В гостиную вышли родители. Отец, как обычно, был сдержан, а мать улыбалась, словно позируя для фото рекламы семейного супермаркета.

— Добро пожаловать, дорогой!

— Отлично выглядишь, мама. — он знал, чем ее порадовать. — Папа, мне нужно будет с тобой поговорить, пожалуйста, расчисть полчаса в графике.

— Разговор предстоит деловой или личный? — осведомился отец.

— Первое.

— Тогда во вторник, в верхнем офисе после обеда. И да… — он помедлил, словно не решаясь, — Я рад, что ты здесь, Мартин.

Тот, изумленный, смотрел ему вслед.

Потом был легкий полдник с Никки и Луизой — так звали новую домохозяйку. Она пекла отличные панкейки, не чета весенним Мартиновским экзерсисам на кухне… Дома. Теперь его дом — снова здесь. Не навсегда, но на какое-то время.

— Это так здорово, что ты приехал! — заливался соловьем Никки. — А надолго? 

— Пока не знаю, но считай, что я в длительном отпуске.

— Поедешь со мной на велосипедах к холму в парке? Помнишь, мы туда ходили, когда ты приезжал в прошлый раз, купались в листьях?

— Помню. Только до осени еще далеко, — улыбнулся Мартин. — Можем сгонять на озеро, там тоже красиво.

— Но не так, как на твоем озере, — мечтательно вздохнул Никки. — Даже сравнить нельзя…

— Пойдем в сад? А то тут холодно, как в морге, — поежился Мартин.

— Мистер Джесперс приказал держать дома температуру не выше двадцати двух, — заметила Луиза.

— Я, наверное, привык, — пожал плечами Никки.

— Что поделать, а мне придется затовариться свитерами!

Гостиная — светлая, золотисто-бежевая — всегда пустовала, сколько Мартин помнил этот дом. Все предпочитали обитать в своих комнатах, собираться семьей, скажем, поиграть в настольную игру или посмотреть фильм не было ни традиции, ни желания. Лишь ели все вместе — в столовой, и тем восполняли потребность матери в картинке идеальной ячейки общества. 
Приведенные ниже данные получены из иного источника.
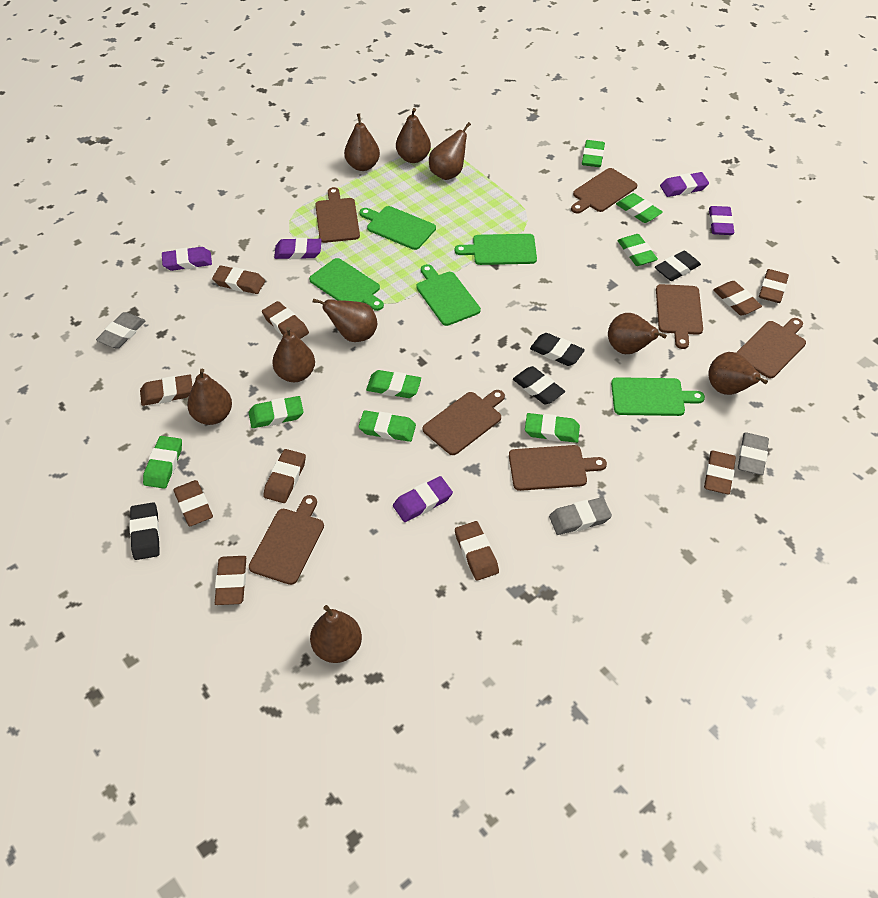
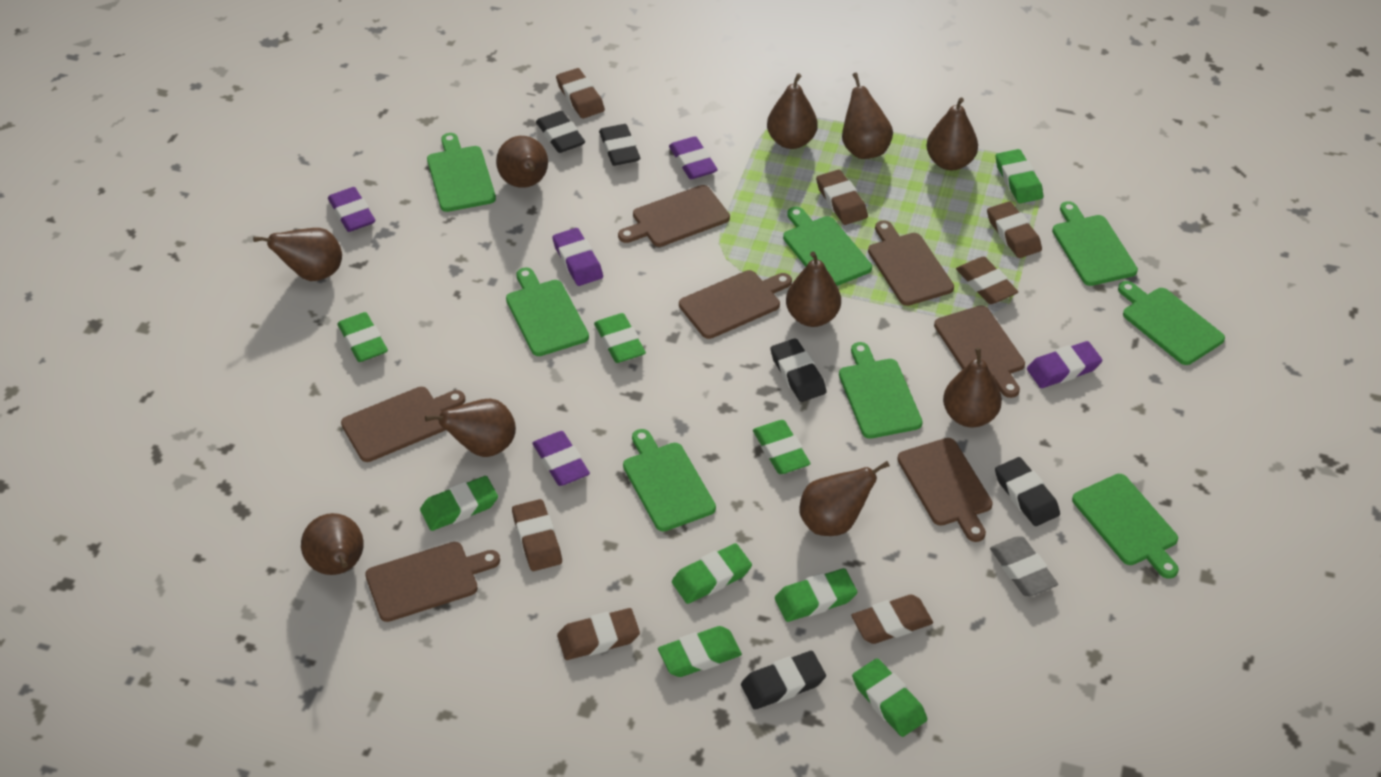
black eraser: 4 -> 5
brown eraser: 10 -> 7
brown pear: 9 -> 10
green cutting board: 5 -> 8
green eraser: 8 -> 9
grey eraser: 3 -> 1

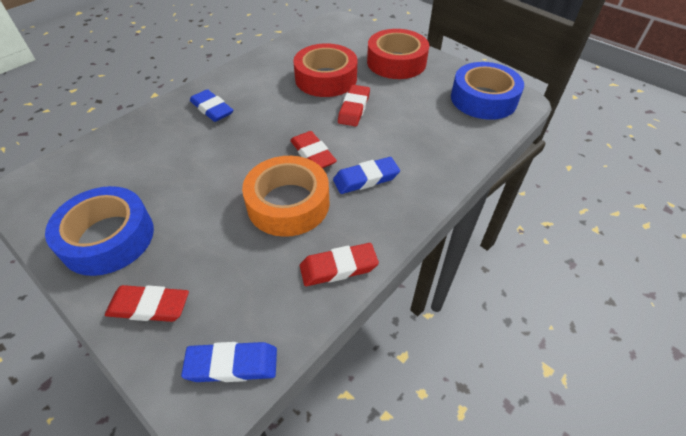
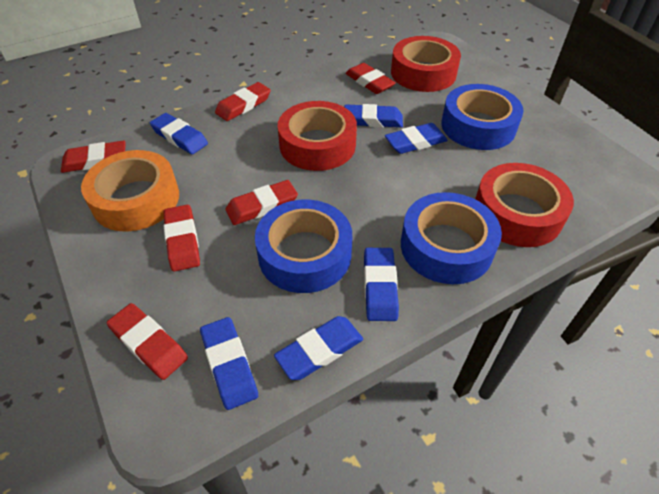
blue eraser: 3 -> 6
blue tape: 2 -> 3
red eraser: 4 -> 6
red tape: 2 -> 3

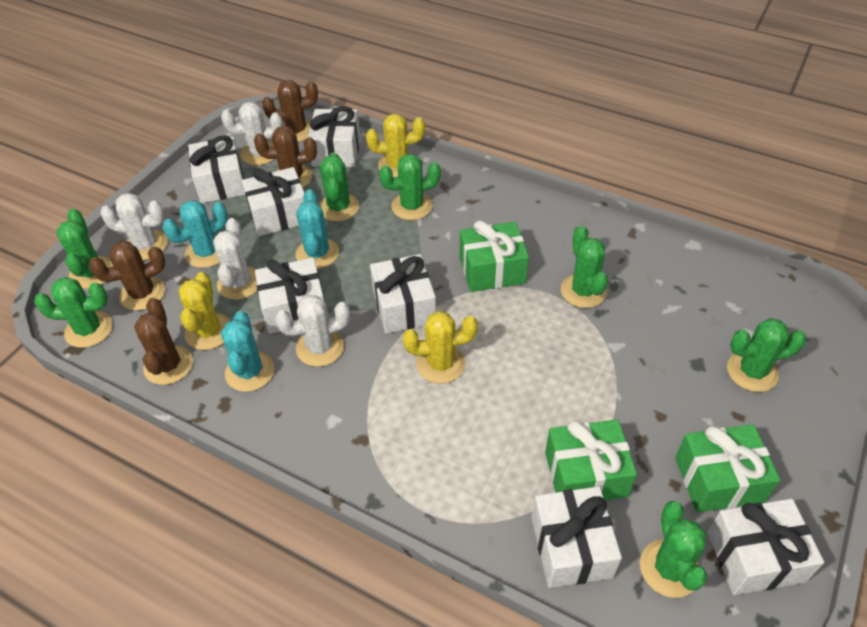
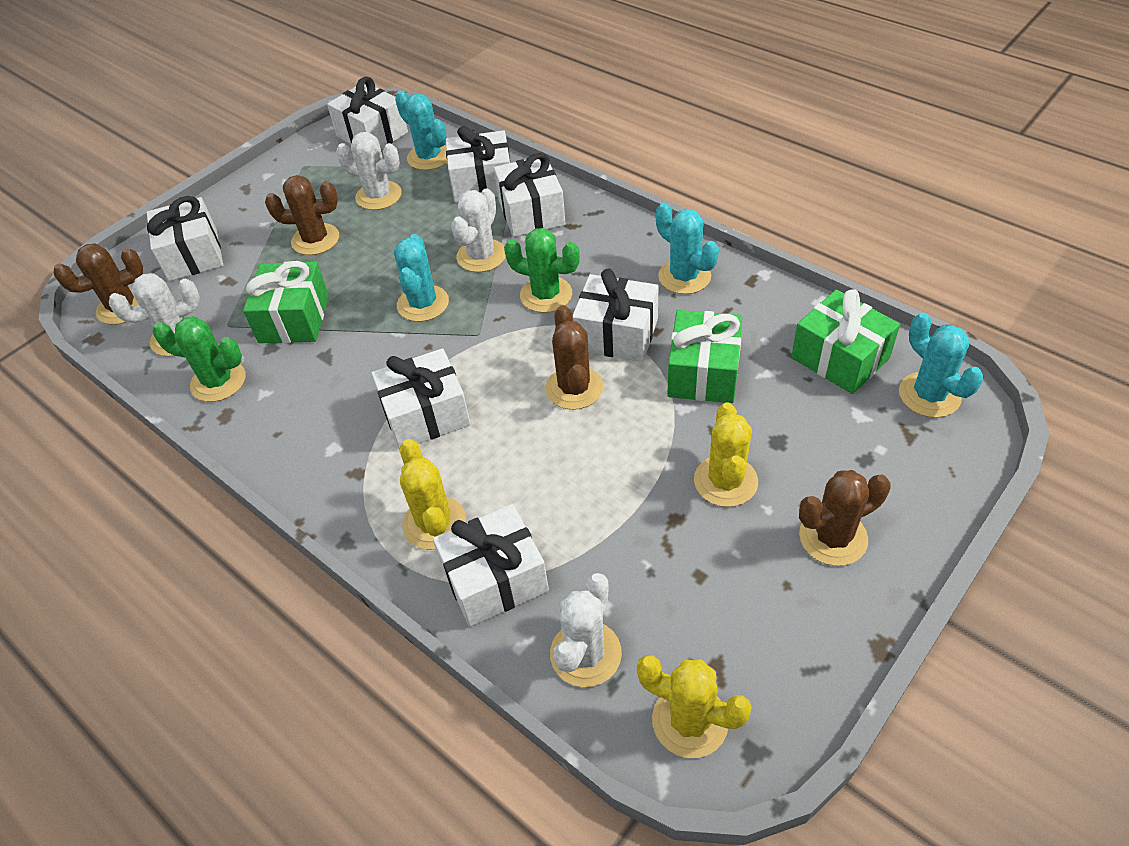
green cactus: 7 -> 2
turquoise cactus: 3 -> 4

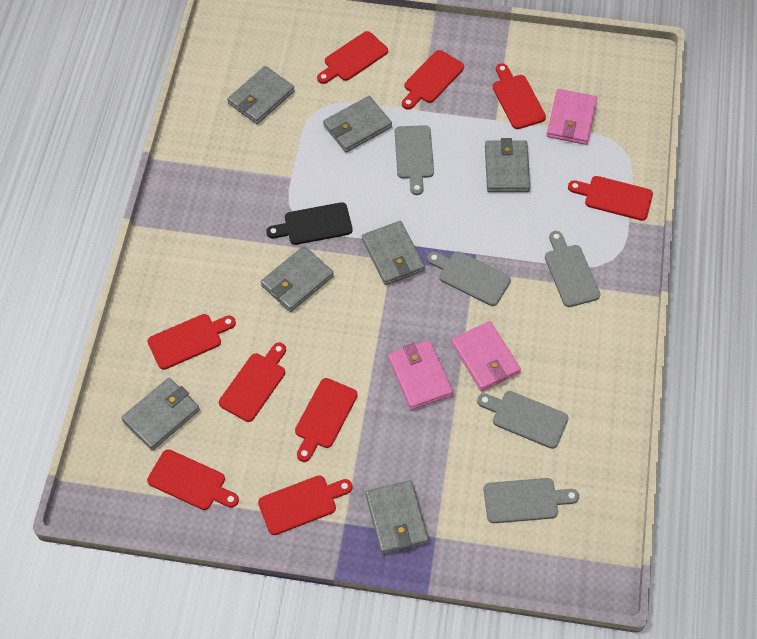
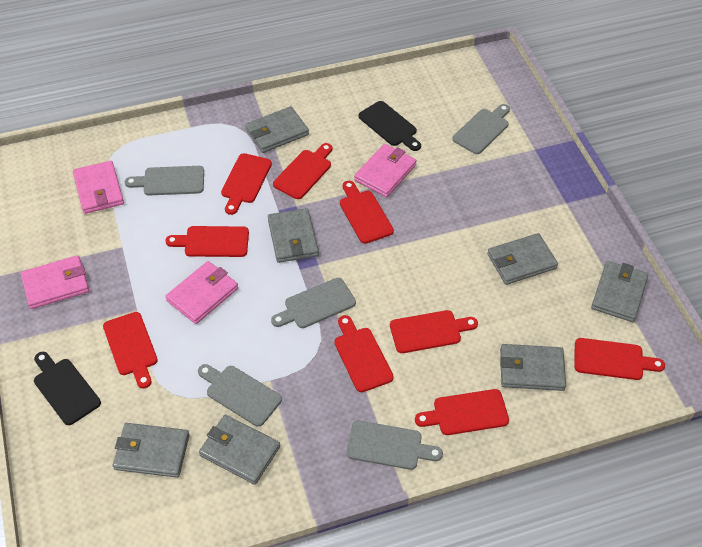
black cutting board: 1 -> 2
pink wallet: 3 -> 4

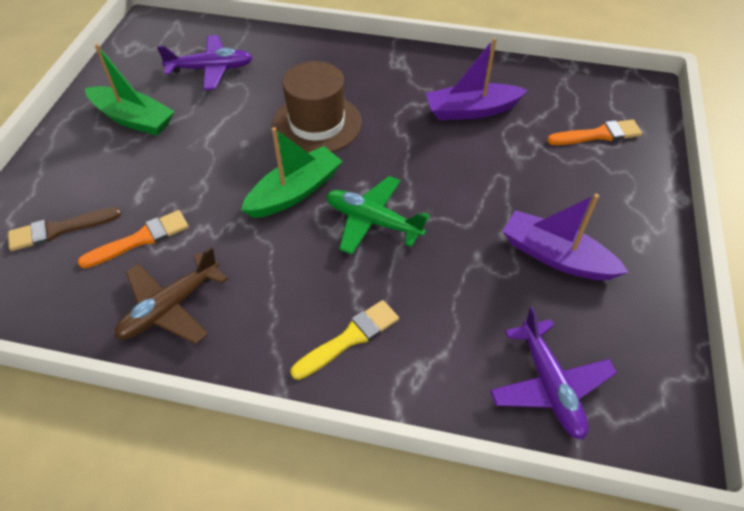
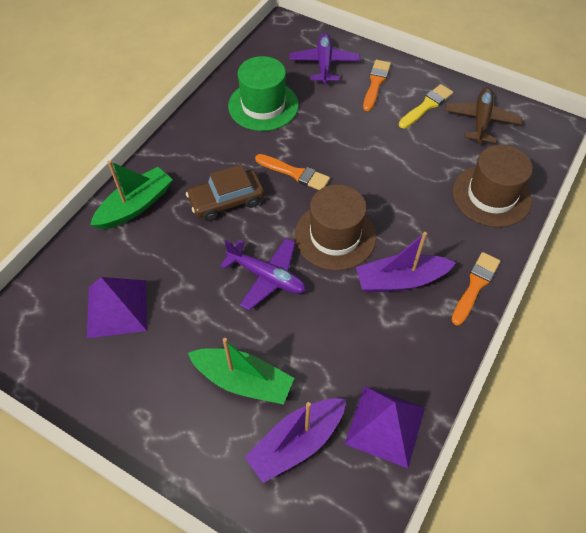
brown brush: 1 -> 0
brown car: 0 -> 1
brown hat: 1 -> 2
green hat: 0 -> 1
green plane: 1 -> 0
orange brush: 2 -> 3
purple pyramid: 0 -> 2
А теперь посреди этой золотой комнаты стояла, чуть покачиваясь, массивная фигура. Вытертые карго, растянутая футболка, ежик почти под “ноль” и сведенные у переносицы брови.

— Здравствуй, Роджер.

— Только тебя тут и не хватало, святоша. Мама сказала, ты надолго… Что, по росту не прошел в архангелы? — Мартин закатил глаза и вздохнул. — Или священника призвали вразумлять бесноватого? Да? Так вы решили? — Роджер сипло засмеялся, дергая кадыком. — Можешь не трудиться… Только попробуй при мне открыть свою сраную Библию… 

На левой руке была надета перчатка, некоторые пальцы болтались пустые. Запястье правой охватывал фиксатор. Роджер смотрел с ухмылкой, ждал ответной колкости. Или возможности поиздеваться — это как получится. И в том, и в другом случае он мог выплеснуть агрессию, которая копилась в нем постоянно — словно электричество в конденсаторе. 

Но когда им было около десяти, Роджер, стиснув зубы, с разбитыми в кровь коленями и локтями, нес на себе Мартина и волок велосипед с погнутым в восьмерку колесом. И не плакал. А потом его еще и отец наказал, а Мартина не стал — потому что тот пока не дорос. Брата, запертого в комнате, было жалко до слез, и Мартин тихо подсовывал ему под дверь все плоские жвачки, что успел скопить. Роджер их очень любил… 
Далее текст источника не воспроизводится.